Of all the reasons that people get sucked into rewriting software, the one that drives me craziest goes like this: "Well, there are a bunch of versions out there, yes, but they all suck. So we decided to write our own. How hard can it be?"
Well, I dunno, it can be hard enough that a bunch of other people tried it, and their versions all suck. It's true, the world is full of mediocre programmers, but take a look at those versions.
One commercial version might have been written by 2 bozos in a corner and then shamelessly exploited by a money-grabbing company trying to fill a vacuum. More than one? Longstanding products? Somebody who can do more than grunt was involved at some point.
One open source version might have been written by a crackpot and released in a forlorn attempt at self-aggrandizement.

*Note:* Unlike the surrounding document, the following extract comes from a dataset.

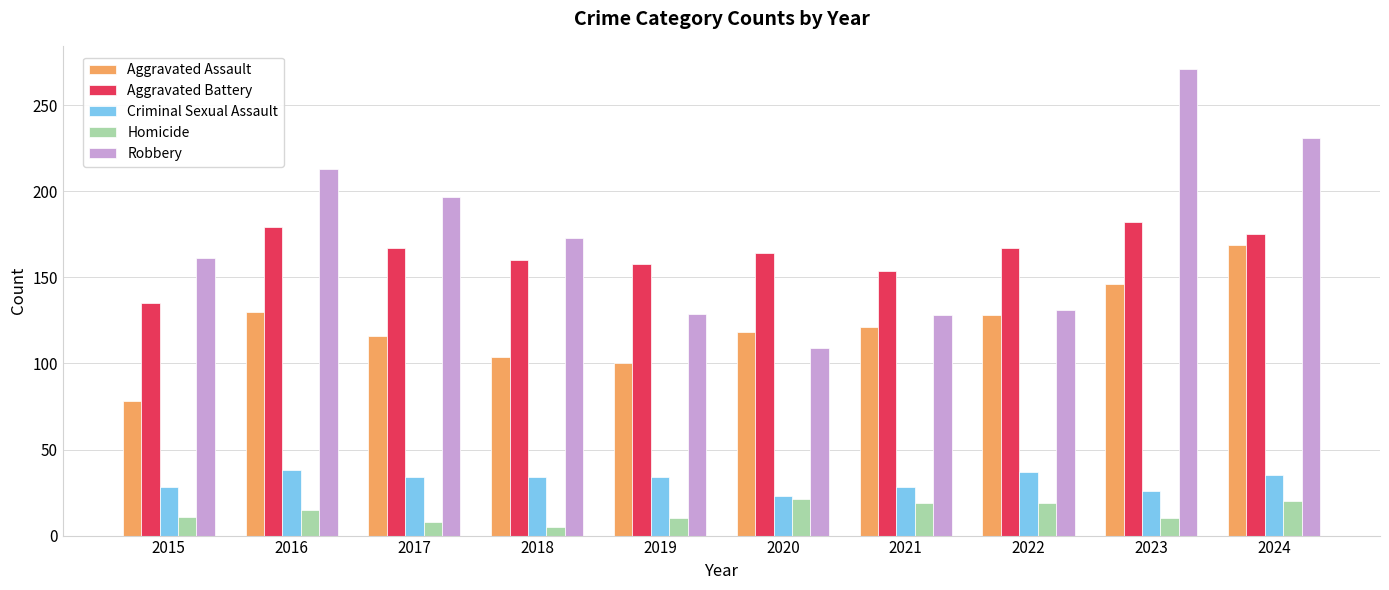

The Aggravated Assault series shows 21 at 2015. True or false?

False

More than 5? Some of which are longstanding projects with multiple contributors? Once again, a reasonable amount of brainpower has been unleashed here.
If the result sucks, the problem is hard. And unless you have a brilliant insight they didn't have, your version is also going to suck. (If you do have such an insight, you do not ask "How hard can it be?" You ask "How come nobody else ever tried [fill in the blank]?" and let me warn you that this is not a rhetorical question, because sometimes there are very good reasons.)
Why do some problems -- time card systems, bug tracking systems, trouble ticket systems, monitoring software, to name some of my more frequent nemeses -- suck people into believing they cannot be hard when manifestly they are? In general, some combination of the following features:
- Every environment has some customization that is, in itself, relatively trivial, but is sufficiently environment-specific that it is hard to implement in a program meant for other environments. When you contemplate the programming difficult, you calculate the difficulty of adding that customization, not the problem as a whole, forgetting all the difficult problems that the existing system has already solved.
- Small and specific versions of the problem are easy to solve; scaling and customization are the hard parts. You can solve your organization's whole current problem easily and will not discover the lurking traps until later (the timecard programs works great until employees start moving between time zones, the bug tracking system works fine until a million bugs, the trouble ticket system works fine until the second group of people need to use it, the monitoring system deals with the network devices fine but stumbles when you need to manage systems).
- The underlying parts of the problem are relatively tractable, but putting a user interface onto it that isn't disgusting and hard to use for large portions of the user base is difficult. (Do user interface designer design beautiful interfaces for things that then nobody can program the backend to adequately? Probably.) In this case, even if your program works right, the users will think it sucks. See, for instance, every time card system I have ever been forced to suffer through, most of which seemed quite competent at dealing with my more normal time card needs, after I had learned to perform the arcane rituals needed to actually enter the data. Nevertheless, once your program has made me cry, I do not care that it was just a few hundred UI issues, not a fundamental algorithmic flaw.
And please resist the temptation to believe that it will be cheaper to build yours than to try to beat somebody else's into submission until it is bearable. It may be more personally rewarding, and that may be a perfectly good reason to do it. But it will almost certainly be just as expensive.